Our study has several limitations. First, each GN was represented by a small sample. As our patient database evolves, those numbers will increase. For now, this research can be considered a preliminary study aimed at creating more interest in the topic. Second, further studies should include more proteins/markers or even the whole serum/urinary proteome. Third, OPN levels are likely to be linked to a histologic process and not to a specific GN. Correlation between OPN and a proteomic tissue analysis would be a valuable contribution and should be included in prospective studies. However, the need for the protocol to obtain control biopsies in patients during remission might be problematic.
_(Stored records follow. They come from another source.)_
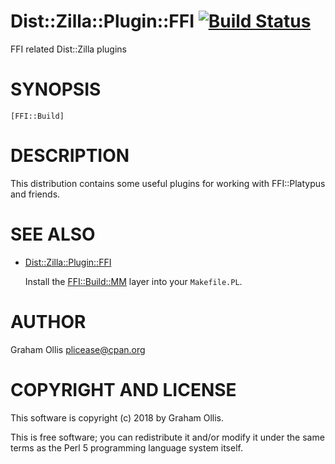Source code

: # Dist::Zilla::Plugin::FFI [![Build Status](https://secure.travis-ci.org/Perl5-FFI/Dist-Zilla-Plugin-FFI.png)](http://travis-ci.org/Perl5-FFI/Dist-Zilla-Plugin-FFI)

FFI related Dist::Zilla plugins

# SYNOPSIS

    [FFI::Build]

# DESCRIPTION

This distribution contains some useful plugins for working with FFI::Platypus and friends.

# SEE ALSO

- [Dist::Zilla::Plugin::FFI](https://metacpan.org/pod/Dist::Zilla::Plugin::FFI)

    Install the [FFI::Build::MM](https://metacpan.org/pod/FFI::Build::MM) layer into your `Makefile.PL`.

# AUTHOR

Graham Ollis <plicease@cpan.org>

# COPYRIGHT AND LICENSE

This software is copyright (c) 2018 by Graham Ollis.

This is free software; you can redistribute it and/or modify it under
the same terms as the Perl 5 programming language system itself.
We did not correlate the OPN levels with kidney biopsy results for a few reasons: (1) each of studied glomerulonephritis has their own and completely different classification; (2) so, from this point of view the group was highly heterogenic, and (3) some biopsies were performed and evaluated in other centers by other pathologists that could influence the results. We summarized the biopsies result in Supplement, Tables S2–S4. We have not correlated uOPN levels with serum OPN levels or other biochemical results because the significance of OPN in other diseases is yet to be determined, and such a correlation effort would have unnecessarily complicated the analysis. In many patients, we also did not have access to certain data concerning previous history such as medications taken before study inclusion. Therefore, we decided against including these data in the study.

5. Conclusions

Given a growing burden of CKD, biomarker identification and validation have become an emerging issue. In our opinion, OPN should be included in further studies as a potential biomarker in nephrology. Based on our results, we are sure that ML should become a standard in biomarker research. As a supplement to ML, proteome databases can help place results in the context of numerous biologic pathways, pointing toward proteins that could be the next step in nephrology biomarker research.